Second, what seems to some as a clear case of a terrorist on trial morphs over time into a massive government attempt to put someone away for good without real charges or evidence. What seems at first instance to be a dangerous terrorist or an insane person, ends up, after long last, as a person who was telling the truth.

Third, the plight of the Muslim aid worker is something that gets heard, if anyone listens, over and over again. They knew this when they apprehended some of these people. Chillingly, they were incarcerated and tortured not because anyone had ever thought them to be terrorists or guilty of anything at all, but only because, being Muslim foreigners in Afghanistan (or elsewhere, like Bosnia), they were thought to know something (as it turns out, to know something about al Qaeda and Saddam Hussein). That it became mandatory later that they confess to being al Qaeda was only to attempt to line up their treatment with future excuses in a court of law -- one where those on trial would be the torturers, not the prisoners.

What is so frustrating is that I get the feeling that the fact that this torture thingy won't go away when it's told to, is the whole reason that the Obama administration seems to be moving from dismissing the issue to being obsessed with crushing it, at the expense of the corruption of our courts, our democracy, our military, and everything else. What's so frustrating is that Congress is fully in on the thing: It was our Congress, not the President, that mandated that no Guantanamo prisoner could ever be released on American soil -- one of the primary reasons why other countries are unwilling to take them. What's so frustrating is that our Courts are plenty willing to hear cases based on plots that were regurgitated with the vomit while blood from the wrist restraints dribbled onto the fingers of a prisoner who'd just been subjected to his 100th episode of near drowning and was spewing everyone he'd read in the news, every person he'd ever met at a party, anything at all to get it to stop.

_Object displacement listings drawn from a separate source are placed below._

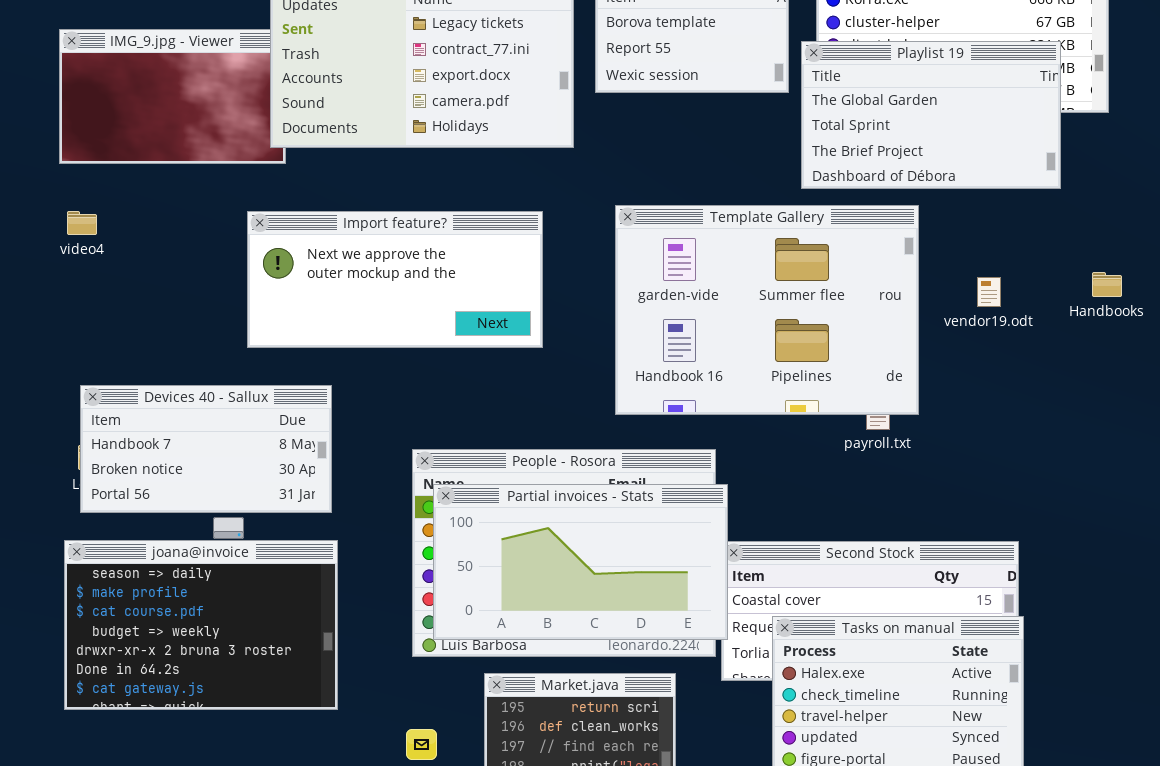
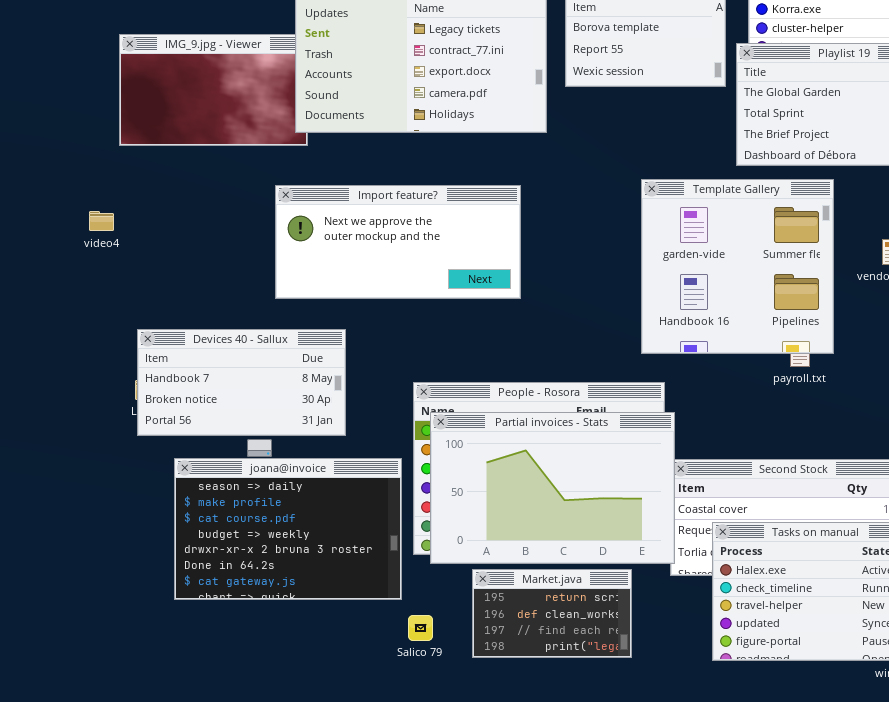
Template Gallery: [615,205,919,415] -> [641,179,834,354], resized
video4: [67,211,97,235] -> [89,211,114,231], moved
Partial invoices - Stats: [433,484,728,640] -> [430,412,675,564], resized
joana@invoice: [64,540,338,710] -> [174,458,402,600], moved

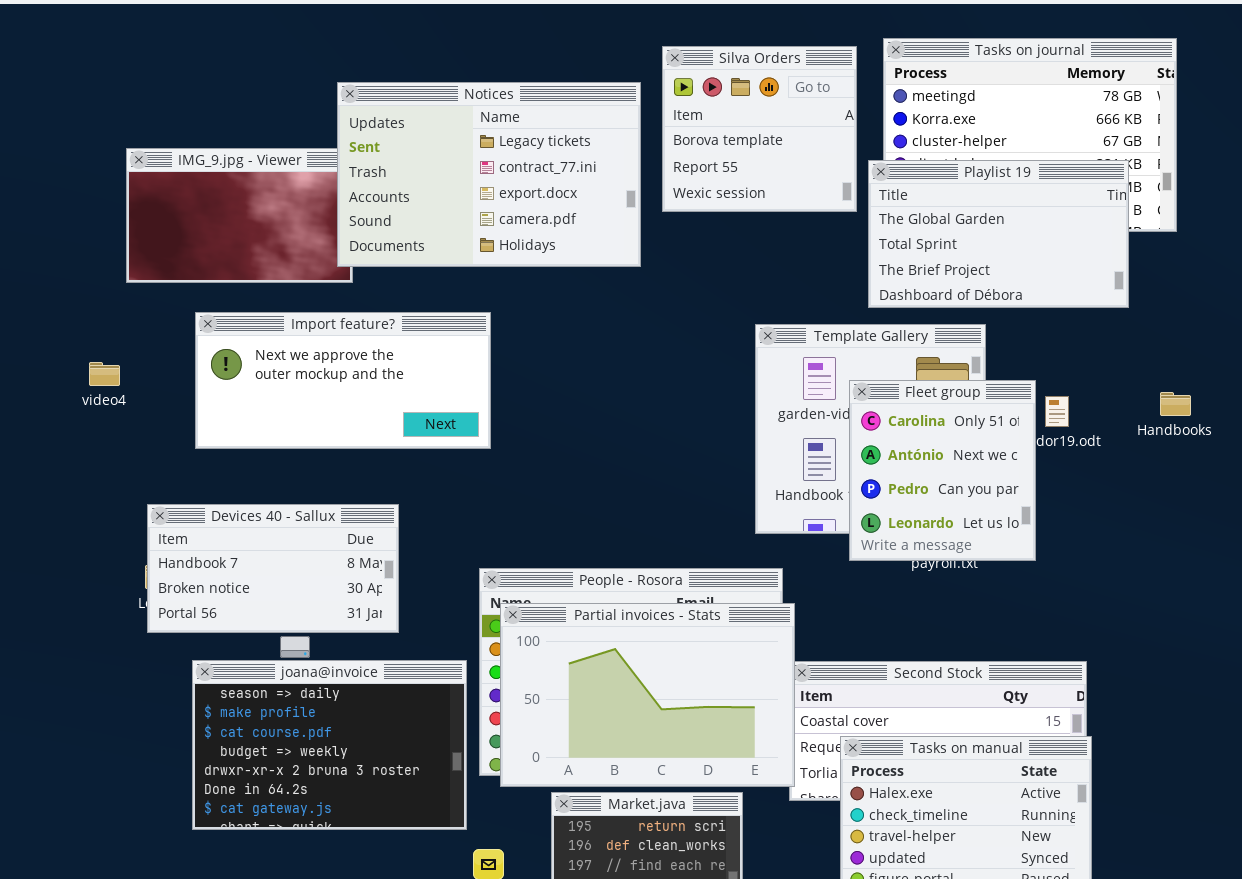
Import feature?: [275,185,521,299] -> [195,312,491,449], moved
Fleet group: none -> [849,380,1036,561], opened

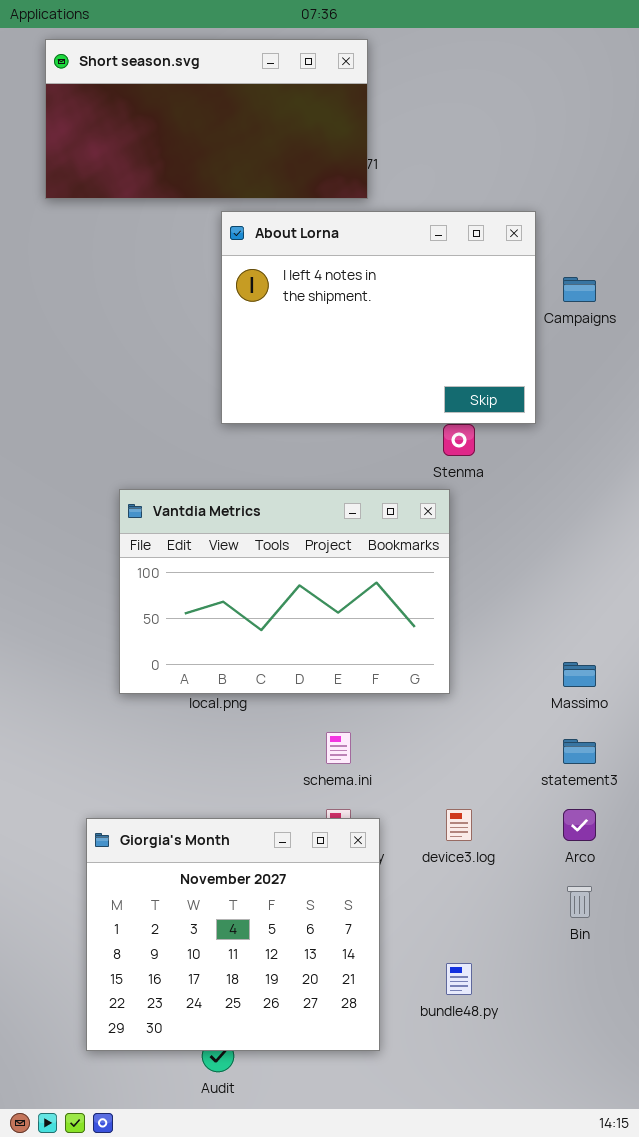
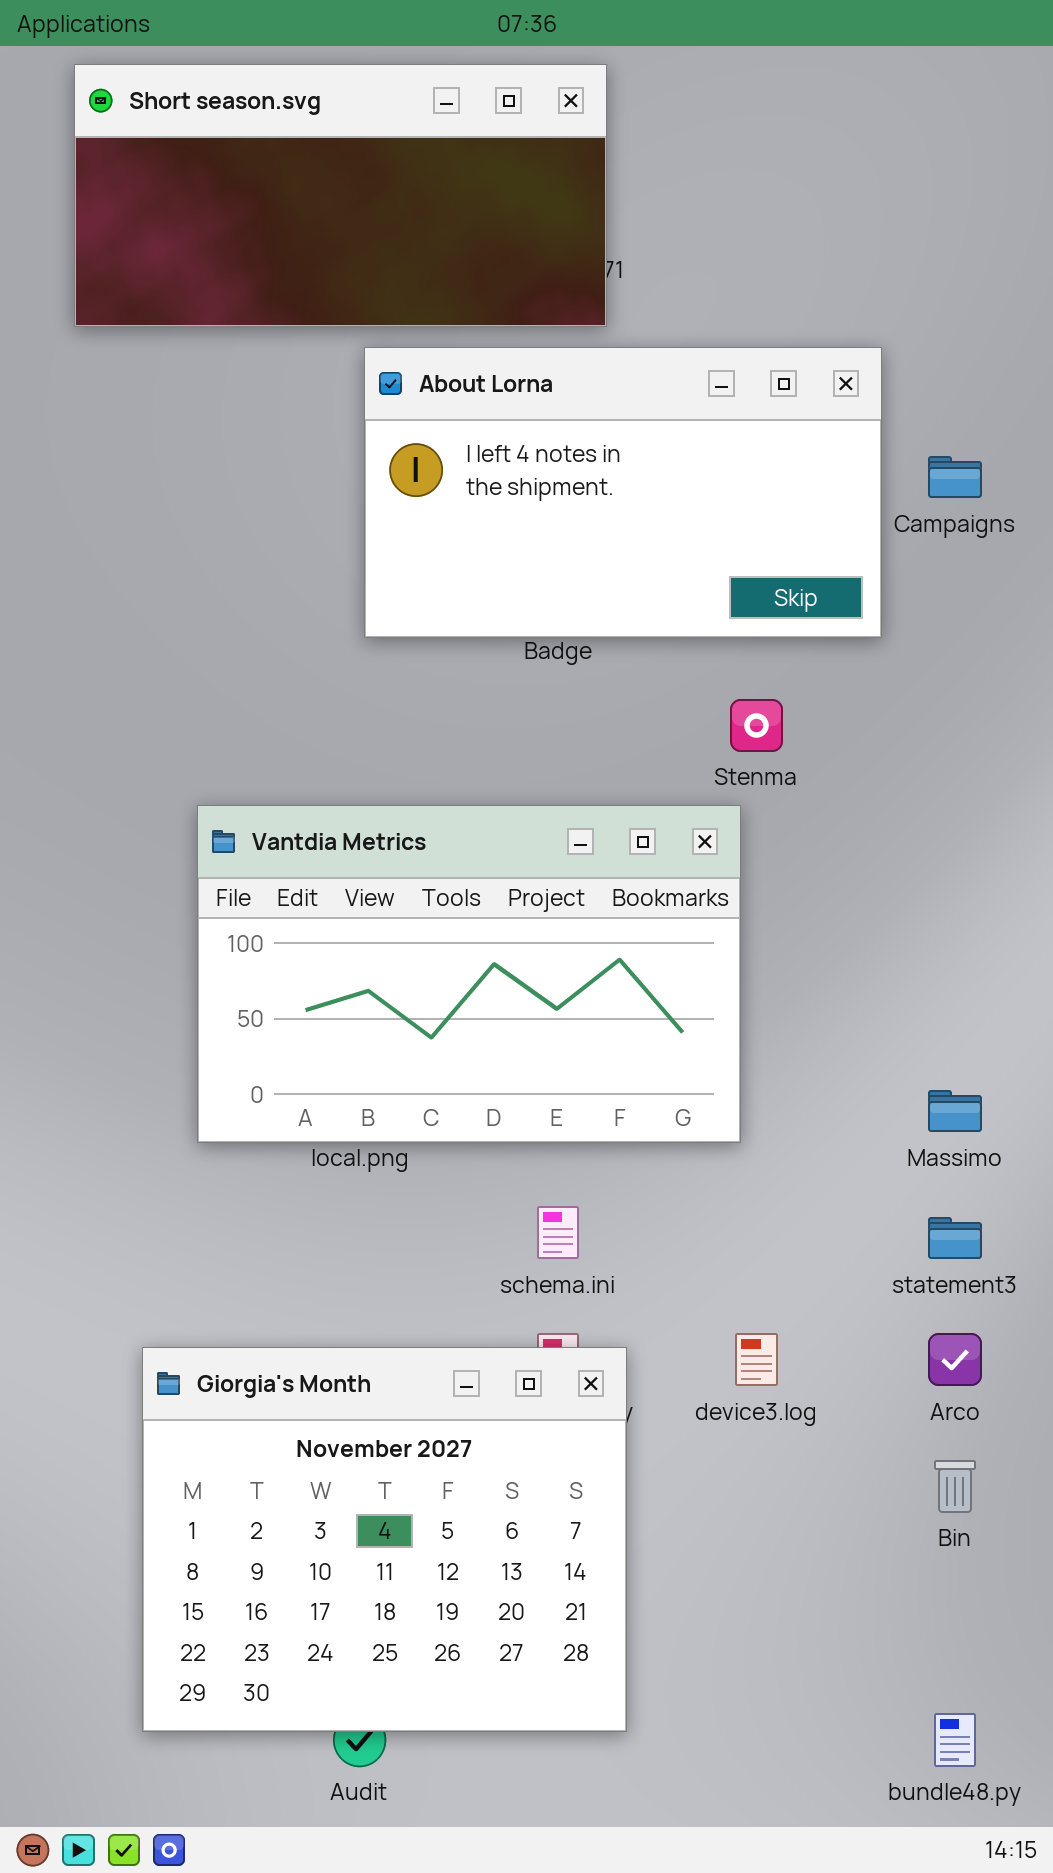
About Lorna: [221,211,536,424] -> [364,347,882,638], resized
bundle48.py: [446,963,472,995] -> [934,1713,976,1767], moved

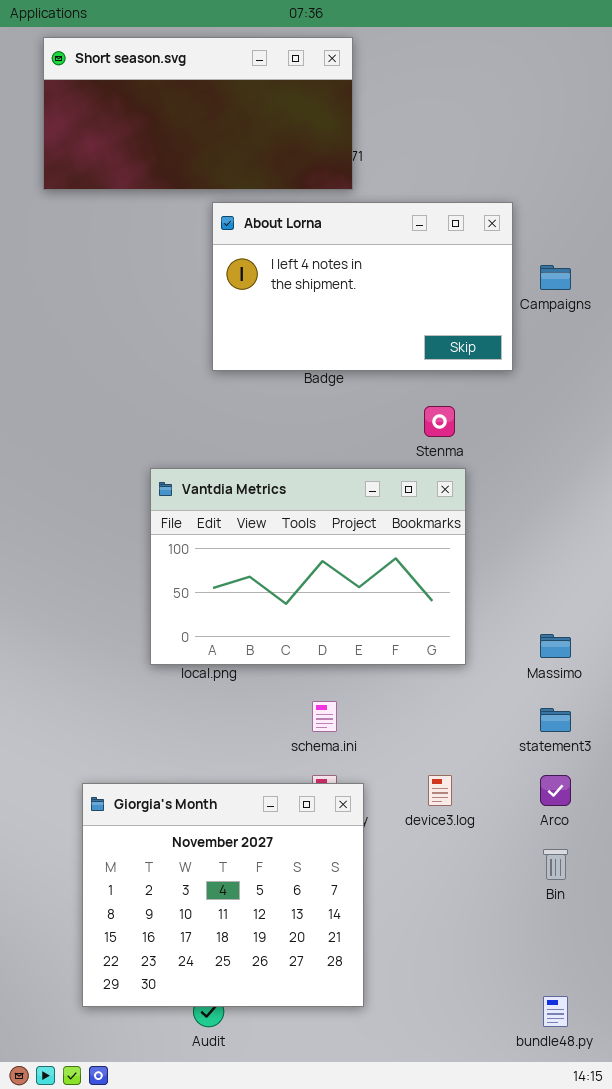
Vantdia Metrics: [197,805,741,1143] -> [150,468,466,665], moved

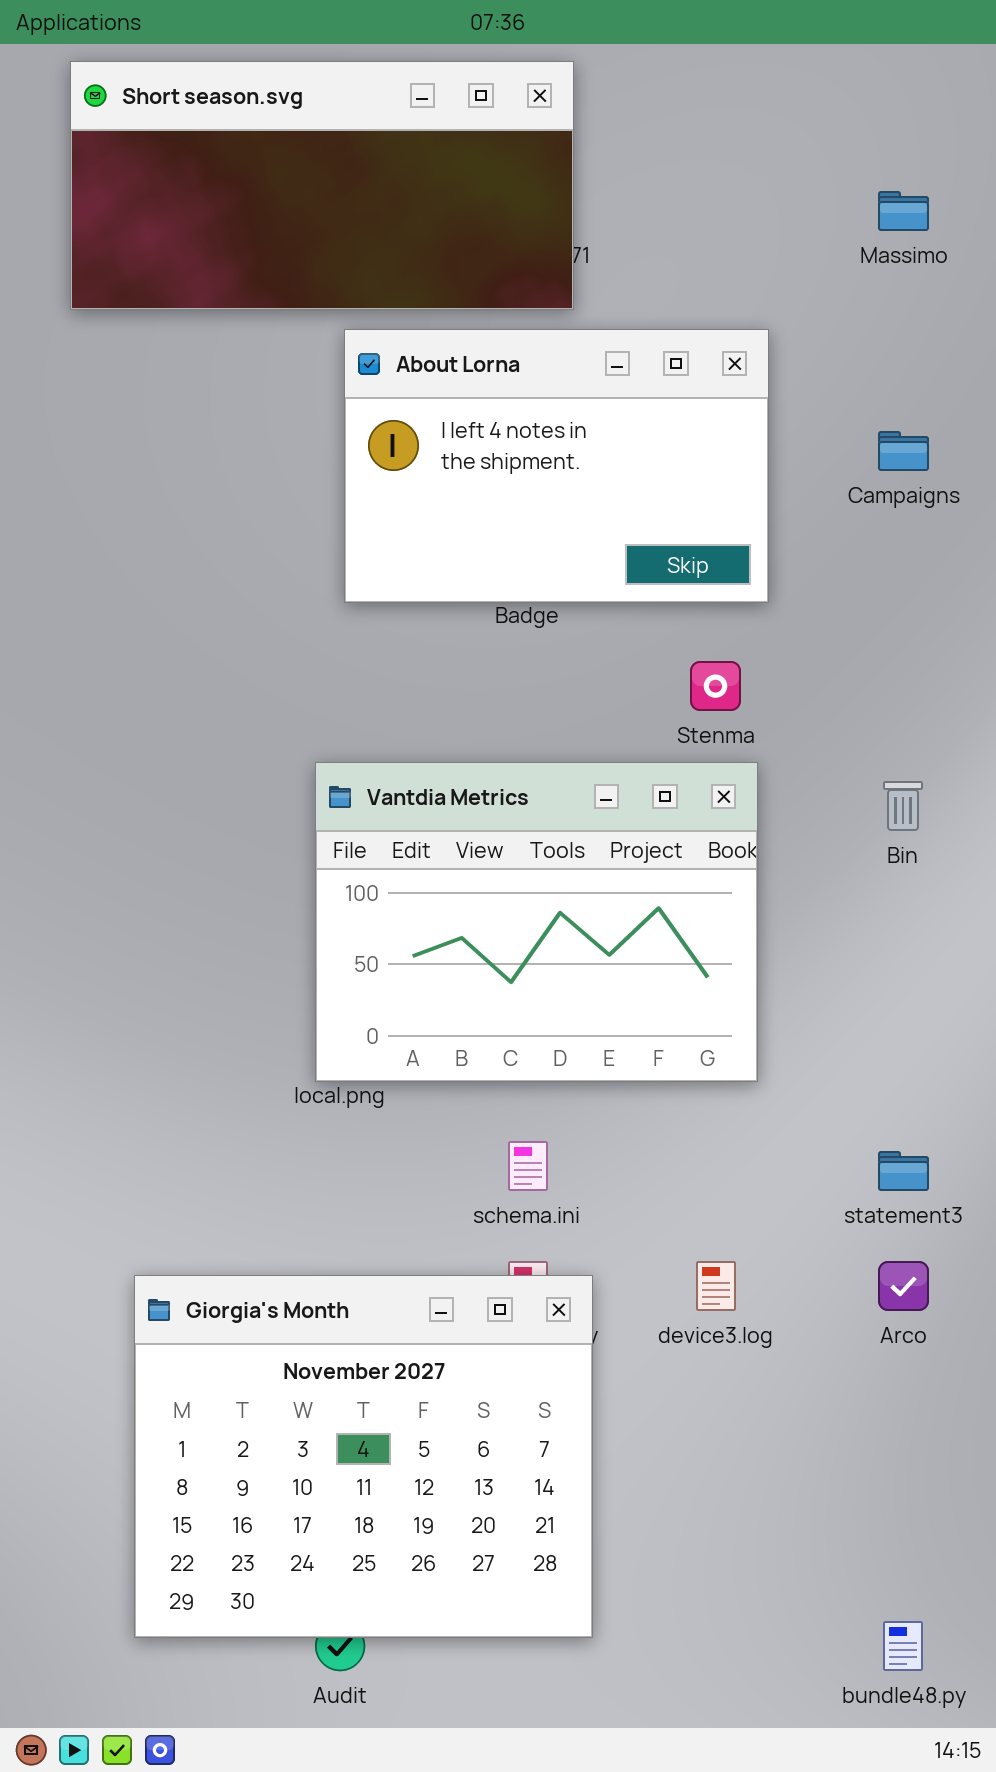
About Lorna: [212,202,513,371] -> [344,329,769,603], resized
Vantdia Metrics: [150,468,466,665] -> [315,762,758,1082], resized
Massimo: [540,634,571,658] -> [878,191,929,231], moved
Bin: [543,849,568,880] -> [883,781,923,831], moved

And so the corruption promised by torture in democracies takes this route: The full power of the entire U.S. government, from the President with his executive orders and indefinite detentions, to the Congress with their revival of military commissions and banning of Guantanamo prisoners and photographs, to the Judiciary, with their admission of plots garnered under torture, their acceptance of renditions, their refusal to order medical tests for torture, and their acquiescence to 'detention on the battlefield' and 'illegal combatants' without careful examination of the 'battlefield' itself, has come down to squash any and every individual who might allege formally under the law, that the U.S. government has ever commit torture. The current government, all three branches in their own ways, conspire to gut our nation of laws all because they can't countenance that the country has commit this crime.